§ Provided material:
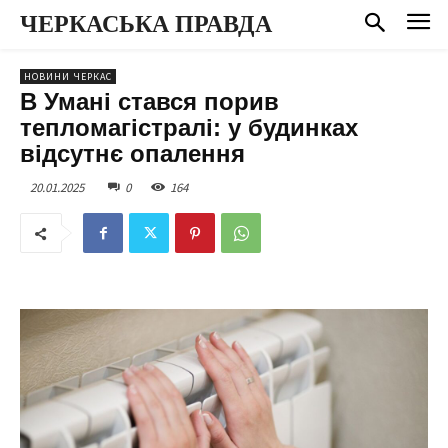
ЧЕРКАСЬКА ПРАВДА
НОВИНИ ЧЕРКАС
В Умані стався порив
тепломагістралі: у будинках
відсутнє опалення
20.01.2025
0
164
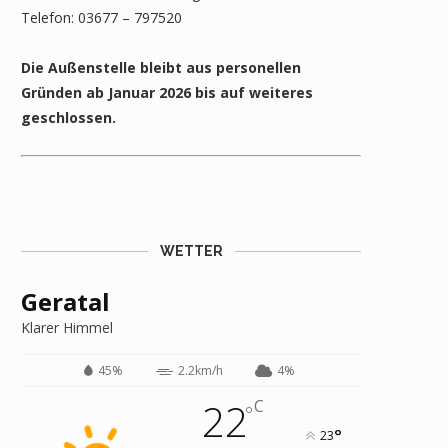
Telefon: 03677 – 797520
Die Außenstelle bleibt aus personellen
Gründen ab Januar 2026 bis auf weiteres
geschlossen.
WETTER
Geratal
Klarer Himmel
45%
2.2km/h
4%
22
C
°
°
23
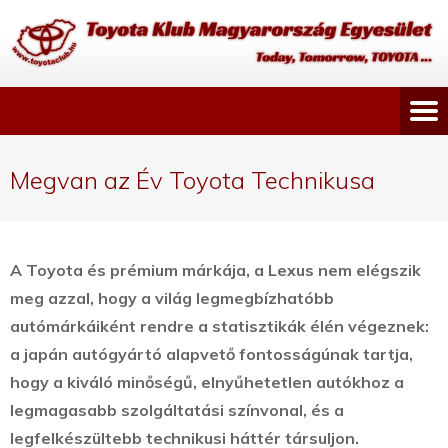
Megvan az Év Toyota Technikusa
A Toyota és prémium márkája, a Lexus nem elégszik
meg azzal, hogy a világ legmegbízhatóbb
autómárkáiként rendre a statisztikák élén végeznek:
a japán autógyártó alapvető fontosságúnak tartja,
hogy a kiváló minőségű, elnyűhetetlen autókhoz a
legmagasabb szolgáltatási színvonal, és a
legfelkészültebb technikusi háttér társuljon.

§ Activity: Reproduce the text read from all three records above, line for line and unchanged, leaving the pictures out.

§ Reply:
ЧЕРКАСЬКА ПРАВДА
НОВИНИ ЧЕРКАС
В Умані стався порив
тепломагістралі: у будинках
відсутнє опалення
20.01.2025
0
164
Telefon: 03677 – 797520
Die Außenstelle bleibt aus personellen
Gründen ab Januar 2026 bis auf weiteres
geschlossen.
WETTER
Geratal
Klarer Himmel
45%
2.2km/h
4%
22
C
°
°
23
Megvan az Év Toyota Technikusa
A Toyota és prémium márkája, a Lexus nem elégszik
meg azzal, hogy a világ legmegbízhatóbb
autómárkáiként rendre a statisztikák élén végeznek:
a japán autógyártó alapvető fontosságúnak tartja,
hogy a kiváló minőségű, elnyűhetetlen autókhoz a
legmagasabb szolgáltatási színvonal, és a
legfelkészültebb technikusi háttér társuljon.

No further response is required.